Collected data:
════
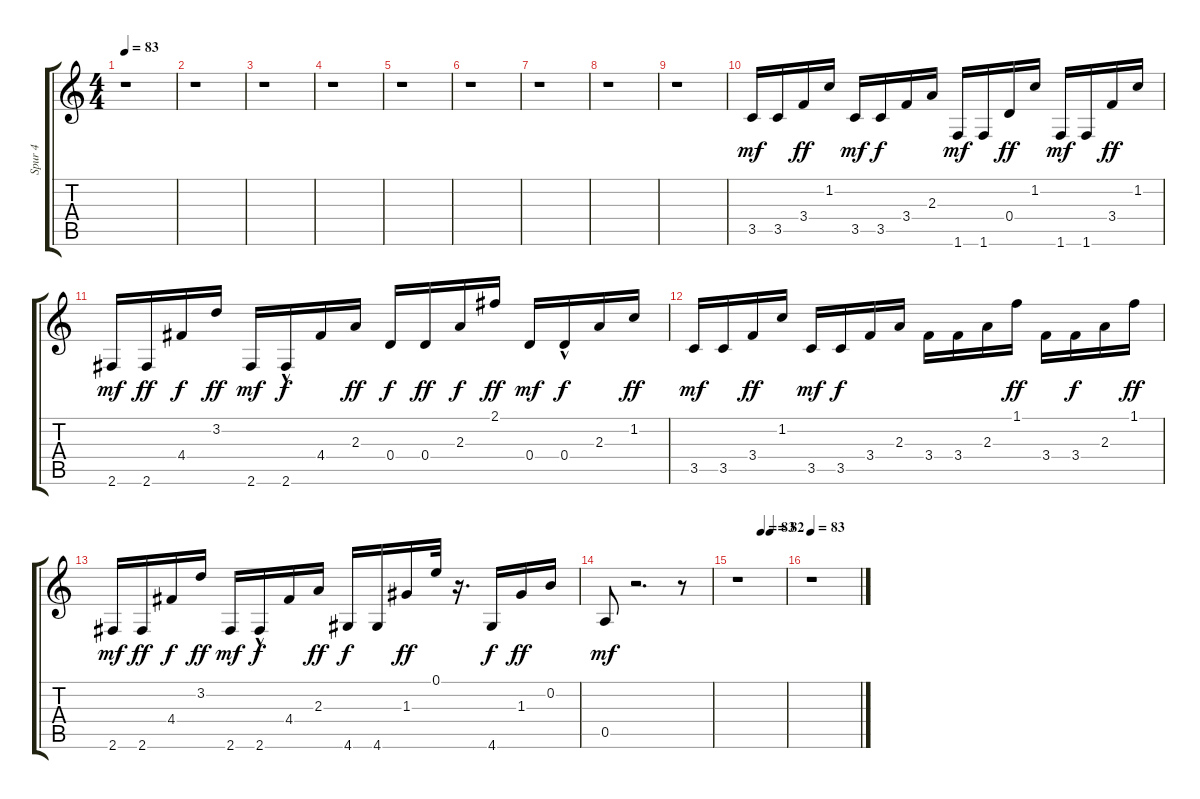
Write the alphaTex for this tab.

\track ("Spur 4" "Spur 4") {instrument acousticguitarnylon}
\staff {score tabs}
\tuning (E4 B3 G3 D3 A2 E2) {hide}
\ts (4 4)
\tempo 83
\clef g2
\ks c
r.1{dy mf} |
r.1 |
r.1 |
r.1 |
r.1 |
r.1 |
r.1 |
r.1 |
r.1 |
3.5.16 3.5.16 3.4.16{dy ff} 1.2.16 3.5.16{dy mf} 3.5.16{dy f} 3.4.16 2.3.16 1.6.16{dy mf} 1.6.16 0.4.16{dy ff} 1.2.16 1.6.16{dy mf} 1.6.16 3.4.16{dy ff} 1.2.16 |
2.6.16{dy mf} 2.6.16{dy ff} 4.4.16{dy f} 3.2.16{dy ff} 2.6.16{dy mf} 2.6{hac}.16{dy f} 4.4.16 2.3.16{dy ff} 0.4.16{dy f} 0.4.16{dy ff} 2.3.16{dy f} 2.1.16{dy ff} 0.4.16{dy mf} 0.4{hac}.16{dy f} 2.3.16 1.2.16{dy ff} |
3.5.16{dy mf} 3.5.16 3.4.16{dy ff} 1.2.16 3.5.16{dy mf} 3.5.16{dy f} 3.4.16 2.3.16 3.4.16 3.4.16 2.3.16 1.1.16{dy ff} 3.4.16 3.4.16{dy f} 2.3.16 1.1.16{dy ff} |
2.6.16{dy mf} 2.6.16{dy ff} 4.4.16{dy f} 3.2.16{dy ff} 2.6.16{dy mf} 2.6{hac}.16{dy f} 4.4.16 2.3.16{dy ff} 4.6.16{dy f} 4.6.16 1.3.16{dy ff} 0.1.32 r.16{d} 4.6.16{dy f} 1.3.16{dy ff} 0.2.16 |
0.5.8{dy mf} r.2{d} r.8 |
\tempo (83 0.5)
\tempo (82 0.6875)
r.1 |
\tempo 83
r.1
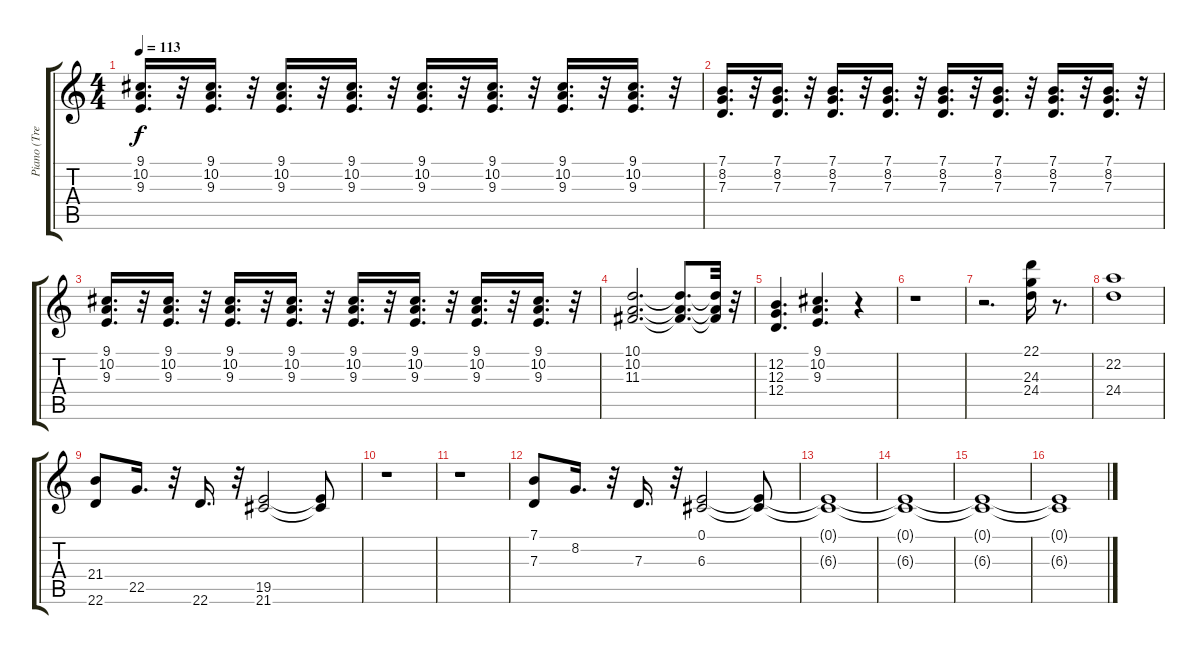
\track ("Piano (Treble)" "Piano (Tre") {instrument honkytonkpiano}
\staff {score tabs}
\tuning (E4 B3 G3 D3 A2 E2) {hide}
\ts (4 4)
\tempo 113
\clef g2
\ks c
(9.1 10.2 9.3).16{d dy f} r.32 (9.1 10.2 9.3).16{d} r.32 (9.1 10.2 9.3).16{d} r.32 (9.1 10.2 9.3).16{d} r.32 (9.1 10.2 9.3).16{d} r.32 (9.1 10.2 9.3).16{d} r.32 (9.1 10.2 9.3).16{d} r.32 (9.1 10.2 9.3).16{d} r.32 |
(7.1 8.2 7.3).16{d} r.32 (7.1 8.2 7.3).16{d} r.32 (7.1 8.2 7.3).16{d} r.32 (7.1 8.2 7.3).16{d} r.32 (7.1 8.2 7.3).16{d} r.32 (7.1 8.2 7.3).16{d} r.32 (7.1 8.2 7.3).16{d} r.32 (7.1 8.2 7.3).16{d} r.32 |
(9.1 10.2 9.3).16{d} r.32 (9.1 10.2 9.3).16{d} r.32 (9.1 10.2 9.3).16{d} r.32 (9.1 10.2 9.3).16{d} r.32 (9.1 10.2 9.3).16{d} r.32 (9.1 10.2 9.3).16{d} r.32 (9.1 10.2 9.3).16{d} r.32 (9.1 10.2 9.3).16{d} r.32 |
(10.1 10.2 11.3).2{d} (10.1{t} 10.2{t} 11.3{t}).8{d} (10.1{t} 10.2{t} 11.3{t}).32 r.32 |
(12.2 12.3 12.4).4{d} (9.1 10.2 9.3).4{d} r.4 |
r.1 |
r.2{d} (22.1 24.3 24.4).16 r.8{d} |
(22.2 24.4).1 |
(21.4 22.6).8 22.5.16{d} r.32 22.6.16{d} r.32 (19.5 21.6).2 (19.5{t} 21.6{t}).8 |
r.1 |
r.1 |
(7.1 7.3).8 8.2.16{d} r.32 7.3.16{d} r.32 (0.1 6.3).2 (0.1{t} 6.3{t}).8 |
(0.1{t} 6.3{t}).1 |
(0.1{t} 6.3{t}).1 |
(0.1{t} 6.3{t}).1 |
(0.1{t} 6.3{t}).1
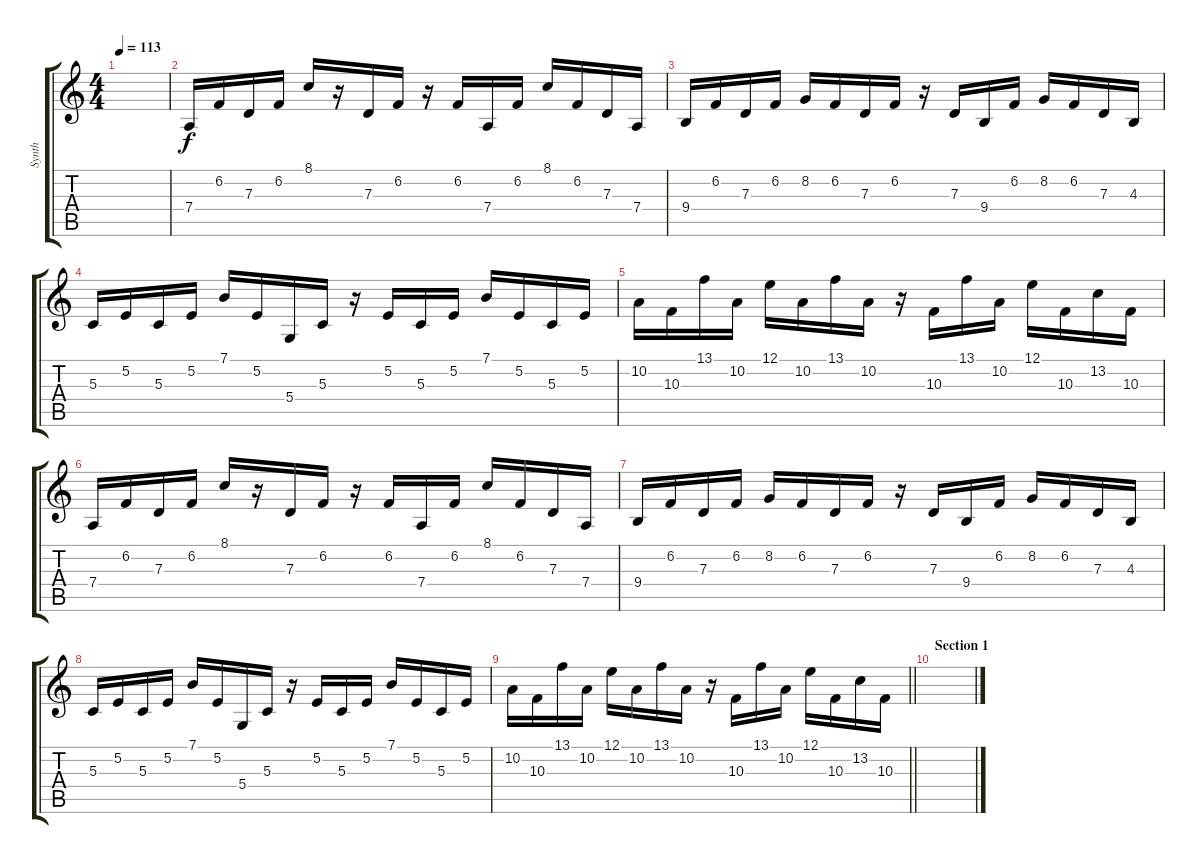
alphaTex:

\track ("Synth" "Synth") {instrument lead2sawtooth}
\staff {score tabs}
\tuning (E4 B3 G3 D3 A2 E2) {hide}
\ts (4 4)
\tempo 113
\clef g2
\ks c
|
7.4.16 6.2.16 7.3.16 6.2.16 8.1.16 r.16 7.3.16 6.2.16 r.16 6.2.16 7.4.16 6.2.16 8.1.16 6.2.16 7.3.16 7.4.16 |
9.4.16 6.2.16 7.3.16 6.2.16 8.2.16 6.2.16 7.3.16 6.2.16 r.16 7.3.16 9.4.16 6.2.16 8.2.16 6.2.16 7.3.16 4.3.16 |
5.3.16 5.2.16 5.3.16 5.2.16 7.1.16 5.2.16 5.4.16 5.3.16 r.16 5.2.16 5.3.16 5.2.16 7.1.16 5.2.16 5.3.16 5.2.16 |
10.2.16 10.3.16 13.1.16 10.2.16 12.1.16 10.2.16 13.1.16 10.2.16 r.16 10.3.16 13.1.16 10.2.16 12.1.16 10.3.16 13.2.16 10.3.16 |
7.4.16 6.2.16 7.3.16 6.2.16 8.1.16 r.16 7.3.16 6.2.16 r.16 6.2.16 7.4.16 6.2.16 8.1.16 6.2.16 7.3.16 7.4.16 |
9.4.16 6.2.16 7.3.16 6.2.16 8.2.16 6.2.16 7.3.16 6.2.16 r.16 7.3.16 9.4.16 6.2.16 8.2.16 6.2.16 7.3.16 4.3.16 |
5.3.16 5.2.16 5.3.16 5.2.16 7.1.16 5.2.16 5.4.16 5.3.16 r.16 5.2.16 5.3.16 5.2.16 7.1.16 5.2.16 5.3.16 5.2.16 |
\barLineRight lightlight
10.2.16 10.3.16 13.1.16 10.2.16 12.1.16 10.2.16 13.1.16 10.2.16 r.16 10.3.16 13.1.16 10.2.16 12.1.16 10.3.16 13.2.16 10.3.16 |
\section ("" "Section 1")
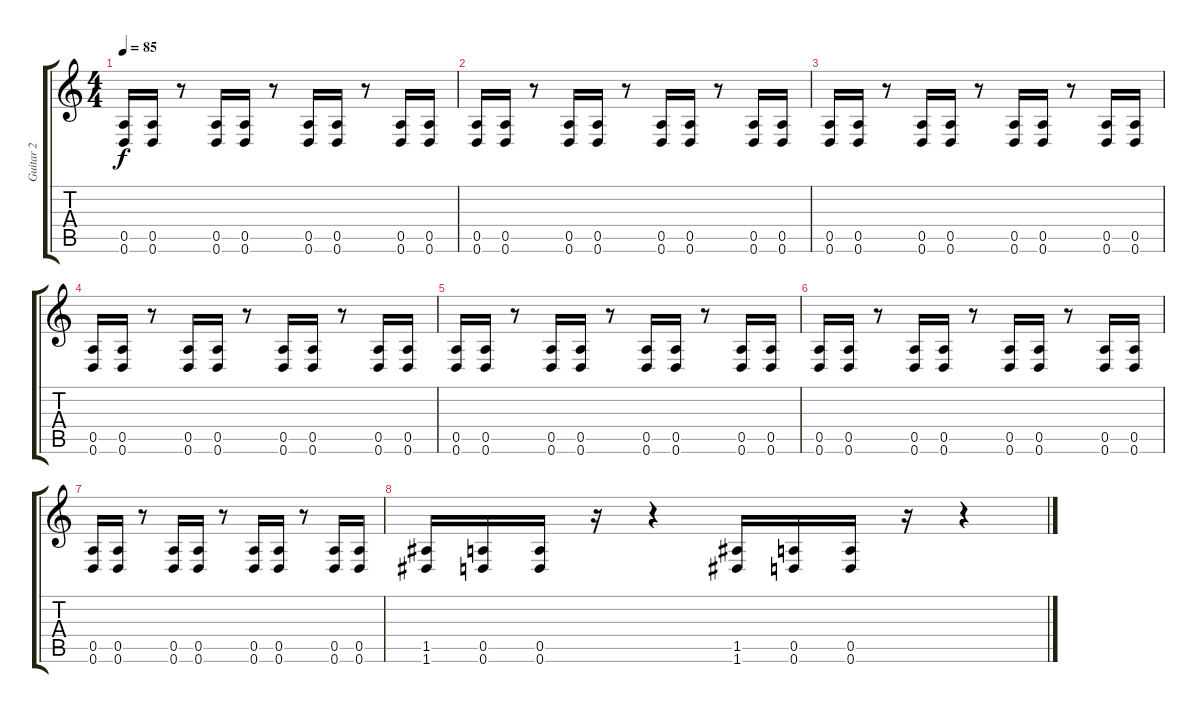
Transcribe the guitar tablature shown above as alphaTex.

\track ("Guitar 2" "Guitar 2") {instrument distortionguitar}
\staff {score tabs}
\tuning (E4 B3 G3 D3 A2 D2) {hide}
\ts (4 4)
\tempo 85
\clef g2
\ks c
(0.5 0.6).16{dy f} (0.5 0.6).16 r.8 (0.5 0.6).16 (0.5 0.6).16 r.8 (0.5 0.6).16 (0.5 0.6).16 r.8 (0.5 0.6).16 (0.5 0.6).16 |
(0.5 0.6).16 (0.5 0.6).16 r.8 (0.5 0.6).16 (0.5 0.6).16 r.8 (0.5 0.6).16 (0.5 0.6).16 r.8 (0.5 0.6).16 (0.5 0.6).16 |
(0.5 0.6).16 (0.5 0.6).16 r.8 (0.5 0.6).16 (0.5 0.6).16 r.8 (0.5 0.6).16 (0.5 0.6).16 r.8 (0.5 0.6).16 (0.5 0.6).16 |
(0.5 0.6).16 (0.5 0.6).16 r.8 (0.5 0.6).16 (0.5 0.6).16 r.8 (0.5 0.6).16 (0.5 0.6).16 r.8 (0.5 0.6).16 (0.5 0.6).16 |
(0.5 0.6).16 (0.5 0.6).16 r.8 (0.5 0.6).16 (0.5 0.6).16 r.8 (0.5 0.6).16 (0.5 0.6).16 r.8 (0.5 0.6).16 (0.5 0.6).16 |
(0.5 0.6).16 (0.5 0.6).16 r.8 (0.5 0.6).16 (0.5 0.6).16 r.8 (0.5 0.6).16 (0.5 0.6).16 r.8 (0.5 0.6).16 (0.5 0.6).16 |
(0.5 0.6).16 (0.5 0.6).16 r.8 (0.5 0.6).16 (0.5 0.6).16 r.8 (0.5 0.6).16 (0.5 0.6).16 r.8 (0.5 0.6).16 (0.5 0.6).16 |
(1.5 1.6).16 (0.5 0.6).16 (0.5 0.6).16 r.16 r.4 (1.5 1.6).16 (0.5 0.6).16 (0.5 0.6).16 r.16 r.4
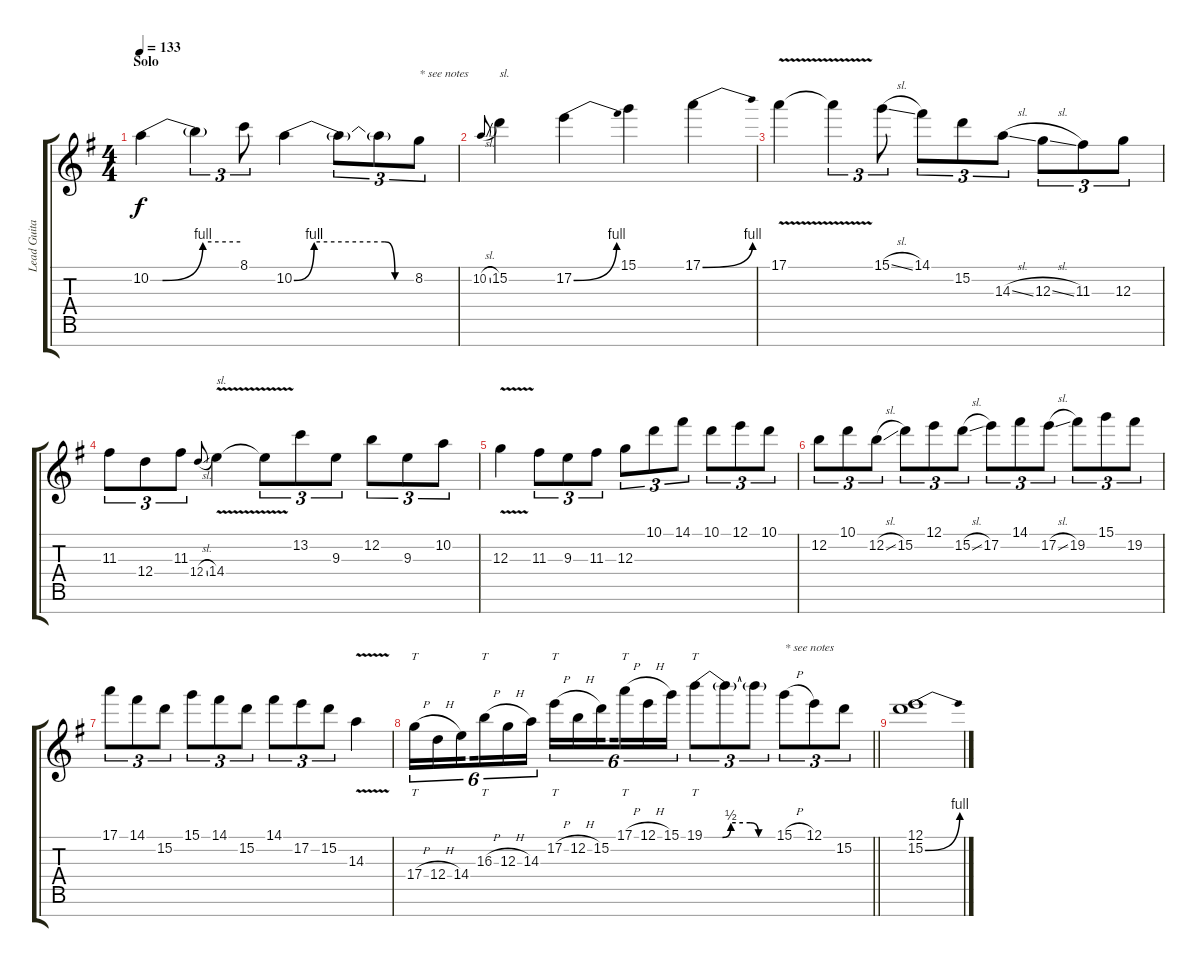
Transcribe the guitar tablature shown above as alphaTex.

\track ("Lead Guitar" "Lead Guita") {instrument distortionguitar}
\staff {score tabs}
\tuning (E4 B3 G3 D3 A2 E2 B1) {hide}
\ts (4 4)
\section ("" "Solo")
\tempo 133
\clef g2
\ks eminor
10.2{be (custom 0 0 8 0 35 4 60 4)}.4{dy f instrument distortionguitar} 10.2{t}.4{tu (3 2)} 8.1.8{tu (3 2)} 10.2{be (custom 0 0 10 4 45 4 50 0 60 0)}.4 10.2{t}.8{tu (3 2)} 10.2{t}.8{tu (3 2)} 8.2.8{tu (3 2) txt "* see notes"} |
10.2{sl}.8{gr onbeat} 15.2.4{txt "sl."} 17.2{be (bend 0 0 60 4)}.4 15.1.4 17.1{be (bend 0 0 60 4)}.4 |
17.1{v}.4 17.1{t}.4{tu (3 2)} 15.1{sl}.8{tu (3 2)} 14.1.8{tu (3 2)} 15.2.8{tu (3 2)} 14.3{sl}.8{tu (3 2)} 12.3{sl}.8{tu (3 2)} 11.3.8{tu (3 2)} 12.3.8{tu (3 2)} |
11.3.8{tu (3 2)} 12.4.8{tu (3 2)} 11.3.8{tu (3 2)} 12.4{sl}.8{gr onbeat} 14.4{v}.4{txt "sl."} 14.4{t}.8{tu (3 2)} 13.2.8{tu (3 2)} 9.3.8{tu (3 2)} 12.2.8{tu (3 2)} 9.3.8{tu (3 2)} 10.2.8{tu (3 2)} |
12.3{v}.4 11.3.8{tu (3 2)} 9.3.8{tu (3 2)} 11.3.8{tu (3 2)} 12.3.8{tu (3 2)} 10.1.8{tu (3 2)} 14.1.8{tu (3 2)} 10.1.8{tu (3 2)} 12.1.8{tu (3 2)} 10.1.8{tu (3 2)} |
12.2.8{tu (3 2)} 10.1.8{tu (3 2)} 12.2{sl}.8{tu (3 2)} 15.2.8{tu (3 2)} 12.1.8{tu (3 2)} 15.2{sl}.8{tu (3 2)} 17.2.8{tu (3 2)} 14.1.8{tu (3 2)} 17.2{sl}.8{tu (3 2)} 19.2.8{tu (3 2)} 15.1.8{tu (3 2)} 19.2.8{tu (3 2)} |
17.1.8{tu (3 2)} 14.1.8{tu (3 2)} 15.2.8{tu (3 2)} 15.1.8{tu (3 2)} 14.1.8{tu (3 2)} 15.2.8{tu (3 2)} 14.1.8{tu (3 2)} 17.2.8{tu (3 2)} 15.2.8{tu (3 2)} 14.3{v}.4 |
\barLineRight lightlight
17.4{h}.16{tt tu (6 4)} 12.4{h}.16{tu (6 4)} 14.4.16{tu (6 4) beam splitsecondary} 16.3{h}.16{tt tu (6 4)} 12.3{h}.16{tu (6 4)} 14.3.16{tu (6 4)} 17.2{h}.16{tt tu (6 4)} 12.2{h}.16{tu (6 4)} 15.2.16{tu (6 4) beam splitsecondary} 17.1{h}.16{tt tu (6 4)} 12.1{h}.16{tu (6 4)} 15.1.16{tu (6 4)} 19.1{be (custom 0 0 15 0 22 2 38 2 45 0 60 0)}.8{tt tu (3 2)} 19.1{t}.8{tu (3 2)} 19.1{t}.8{tu (3 2)} 15.1{h}.8{tu (3 2) txt "* see notes"} 12.1.8{tu (3 2)} 15.2.8{tu (3 2)} |
(12.1 15.2{be (bend 0 0 60 4)}).1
════
▶ [GOAL] Pick out every line of the material above that contains the string "instrument", treating uppercase and lowercase letters as different.

▶ [RESULT OF THE TASK]
\track ("Spur 4" "Spur 4") {instrument acousticguitarnylon}
\track ("Piano (Treble)" "Piano (Tre") {instrument honkytonkpiano}
\track ("Synth" "Synth") {instrument lead2sawtooth}
\track ("Guitar 2" "Guitar 2") {instrument distortionguitar}
\track ("Lead Guitar" "Lead Guita") {instrument distortionguitar}
10.2{be (custom 0 0 8 0 35 4 60 4)}.4{dy f instrument distortionguitar} 10.2{t}.4{tu (3 2)} 8.1.8{tu (3 2)} 10.2{be (custom 0 0 10 4 45 4 50 0 60 0)}.4 10.2{t}.8{tu (3 2)} 10.2{t}.8{tu (3 2)} 8.2.8{tu (3 2) txt "* see notes"} |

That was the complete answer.